## REQUIREMENT
For each line below that holds the string "rule", add one to a tally; report that tally alone.

======== MATERIAL FOR THIS EXERCISE

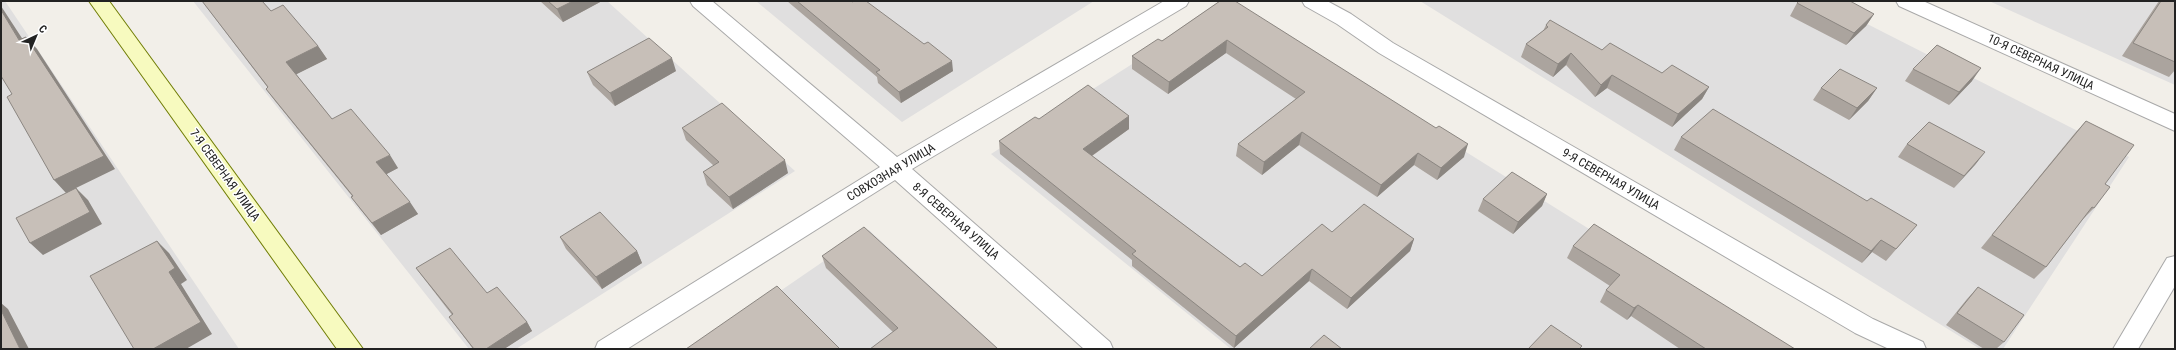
<svg xmlns="http://www.w3.org/2000/svg" width="2176" height="350" font-family="'Roboto Condensed',sans-serif">
<style>
.residential{fill:#e0dfdf}
.lines{fill:none;stroke-linecap:round;stroke-linejoin:round}
.minor-casing{stroke:#a9a9a9;stroke-width:2}
.tertiary-casing{stroke:#a9a9a9;stroke-width:2}
.secondary-casing{stroke:#707d05;stroke-width:2}
.minor{fill:#fff;fill-rule:evenodd}
.tertiary{fill:#fff;fill-rule:evenodd}
.secondary{fill:#f7fabf;fill-rule:evenodd}
.wall{fill:#aba49e}
.shaded-wall{fill:#8b8681}
.building{fill:#c7bfb8;stroke:#8b8681}
.labels{text-anchor:middle;stroke-width:3;stroke-linejoin:round;paint-order:stroke}
.street-label{font-size:12px;fill:#222;stroke:#fff}
</style>
<rect width="100%" height="100%" fill="#f2efe9"/>
<path class="residential" d="M1,1H5L239,349H1Z
M193,1H607L795,171L516,349H469Z
M756,1H1094L902,122Z
M1420,1H1822L2129,157L2003,349H1980Z
M1989,1H2175V85Z
M1228,3L1781,349H1231L991,154Z
M869,230L999,349H696Z"/>
<g class="lines">
<defs>
<path id="minor" d="M690,1H712L897,157L1164,1H1189L1186,6L912,169L1110,342L1113,349H1084L895,180L627,349H595L598,342L880,167L693,6Z
M1302,1H1327L1351,14L1393,43L1873,319L1923,342L1926,349H1889L1855,333L1379,53L1337,24L1305,6Z
M1896,1H1923L2175,114V131L1899,6Z"/>
<path id="tertiary" d="M2175,256V286L2138,349H2113L2167,258Z"/>
<path id="secondary" d="M89,1H109L363,349H337Z"/>
</defs>
<use href="#minor" class="minor-casing"/>
<use href="#tertiary" class="tertiary-casing"/>
<use href="#secondary" class="secondary-casing"/>
<use href="#minor" class="minor"/>
<use href="#tertiary" class="tertiary"/>
<use href="#secondary" class="secondary"/>
</g>
<path class="wall" d="M202,1H262L271,11L318,46L327,59L296,74L332,119L398,168L386,174L418,214L381,235L360,209L351,197L352,196L275,101L266,89L268,88Z
M540,1H602L563,22Z
M787,1H851L953,71L901,103L878,83L877,77Z
M1220,1L1464,157L1437,180L1414,165L1377,197L1299,145L1262,175L1236,156L1238,144L1296,99L1226,53L1168,94L1132,69V56L1162,41Z
M2159,1H2175V70L2169,77L2122,56Z
M1797,3L1874,14L1866,26L1846,45L1790,16Z
M1546,25L1602,50L1662,73L1709,87L1702,99L1672,127L1607,88L1595,97L1566,65L1553,77L1521,57L1526,44L1543,31Z
M1913,69L1972,81L1949,105L1905,81Z
M676,71L615,106L593,85L587,72Z
M1821,88H1877L1868,101L1849,120L1813,100Z
M1129,116V129L1092,156L1240,267L1262,276L1332,232L1414,239L1410,251L1347,309L1309,281L1234,348L1132,266V260L1000,154L999,141L1039,119Z
M2086,121L2105,184L2094,208L2082,220L2046,267L2034,279L1981,248L2075,133Z
M682,128L788,173L733,209L707,185L703,172L714,166L686,140Z
M1681,137L1867,201L1917,225L1886,261L1872,252L1862,263L1674,150Z
M1907,144L1985,152L1954,188L1898,157Z
M1547,194L1542,206L1513,234L1478,211L1483,199Z
M560,237L637,251L642,263L602,289L566,249Z
M1573,246L1795,349H1680L1631,316L1627,320L1600,302L1606,290L1610,286L1567,258Z
M822,256L998,349L893,332L826,268Z
M416,268L487,293L527,322L532,331L504,349H473L449,317L452,315L422,276Z
M1978,287L2004,342L1996,349H1984L1946,325L1967,299Z"/>
<path class="shaded-wall" d="M573,1H602L563,22L557,9Z
M1,6L31,52L19,40L1,10Z
M1874,14L1866,26L1846,45L1854,33Z
M26,37L37,49L115,169L76,188L88,200L102,224L43,255L30,243L66,193L54,180Z
M1227,40L1226,53L1168,94L1169,82Z
M318,46L327,59L295,75L286,62Z
M1571,53L1566,65L1553,77L1558,64Z
M672,58L676,71L615,106L610,93Z
M952,61L953,71L901,103L899,92Z
M1981,68L1972,81L1949,105L1959,92Z
M1612,75L1607,88L1595,97L1601,85Z
M1709,87L1702,99L1672,127L1678,114Z
M1877,88L1868,101L1849,120L1857,108Z
M1129,116V129L1083,162V149Z
M1302,132L1299,145L1262,175L1264,162Z
M1468,144L1464,157L1437,180L1441,168Z
M1985,152L1975,165L1954,188L1964,176Z
M1418,153L1414,165L1377,197L1381,185Z
M390,155L398,168L385,175L376,162Z
M785,160L788,173L733,209L729,197Z
M1547,194L1542,206L1513,234L1518,222Z
M410,202L418,214L381,235L372,223Z
M1414,239L1410,251L1347,309L1351,298Z
M1881,240L1872,252L1862,263L1871,251Z
M157,241L169,253L187,280L181,284L212,334L186,349H153L169,272Z
M637,251L642,263L602,289L596,277Z
M1312,269L1309,281L1234,348L1236,336Z
M1,303L8,309L29,349H20L1,310Z
M1638,305L1631,316L1627,320L1634,308Z
M527,322L532,331L504,349H486Z"/>
<path class="building" d="M202,1H262L271,11L283,5L318,46L286,62L332,119L351,109L390,155L376,162L410,202L372,223L351,197L353,196L266,89L268,87Z
M548,1H573L557,9Z
M797,1H851L852,2L854,1H866L924,44L928,42L952,61L899,92L876,72L880,70Z
M1220,1H1235L1436,128L1439,126L1468,144L1441,168L1418,153L1381,185L1302,132L1264,162L1238,144L1305,92L1227,40L1169,82L1132,56L1158,39L1162,41Z
M1799,1H1850L1874,14L1854,33L1797,3Z
M2161,1H2175V62L2133,43Z
M1,10L19,40L26,37L104,156L54,180L7,97L12,94L1,76Z
M1550,20L1602,50L1610,43L1662,73L1672,65L1709,87L1678,114L1612,75L1601,85L1571,53L1558,64L1526,44L1548,27L1546,25Z
M649,38L672,58L610,93L587,72Z
M1937,45L1981,68L1959,92L1913,69Z
M1840,69L1877,88L1857,108L1821,88Z
M1088,85L1129,116L1083,149L1240,267L1245,263L1262,276L1322,224L1332,232L1364,204L1414,239L1351,298L1312,269L1236,336L1132,254L1136,251L999,141L1035,117L1039,119Z
M722,103L785,160L729,197L703,172L719,162L682,128Z
M1713,109L1867,201L1871,198L1917,225L1896,249L1881,240L1871,251L1681,137Z
M2086,121L2134,145L2105,184L2110,187L2094,208L2092,207L2046,267L1992,235Z
M1929,122L1985,152L1964,176L1907,144Z
M1512,172L1547,194L1518,222L1483,199Z
M76,188L90,212L30,243L16,218Z
M600,212L637,251L596,277L560,237Z
M1594,224L1795,349H1706L1638,305L1634,308L1606,290L1620,275L1573,246Z
M864,227L998,349H870L898,328L822,256Z
M157,241L175,268L169,272L201,322L153,349H134L90,276Z
M450,248L487,293L497,287L527,322L486,349H474L449,317L453,314L416,268Z
M777,286L840,349H686Z
M1978,287L2024,315L2004,342L1957,313Z
M1,310L20,349H1Z
M1551,325L1582,346L1579,349H1528Z
M1324,335L1342,349H1309Z"/>
<g class="labels">
<g class="street-label">
<text transform="translate(2041 62) rotate(25)" y="4">10-Я СЕВЕРНАЯ УЛИЦА</text>
<text transform="translate(891 172) rotate(-31)" y="4">СОВХОЗНАЯ УЛИЦА</text>
<text transform="translate(225 175) rotate(54)" y="4">7-Я СЕВЕРНАЯ УЛИЦА</text>
<text transform="translate(1611 179) rotate(30)" y="4">9-Я СЕВЕРНАЯ УЛИЦА</text>
<text transform="translate(956 221) rotate(41)" y="4">8-Я СЕВЕРНАЯ УЛИЦА</text>
</g>
</g>
<rect width="2176" height="350" fill="none" stroke="#222222" stroke-width="4"/>
<g transform="translate(36 36) rotate(44)" stroke="#ffffff" stroke-width="3" paint-order="stroke">
<path d="M0-3L7 15L0 10L-7 15Z" fill="#222222"/>
<text y="-6" font-size="11" font-weight="bold" text-anchor="middle" fill="#222222">С</text>
</g>
</svg>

================

## COMPLETED EXERCISE
3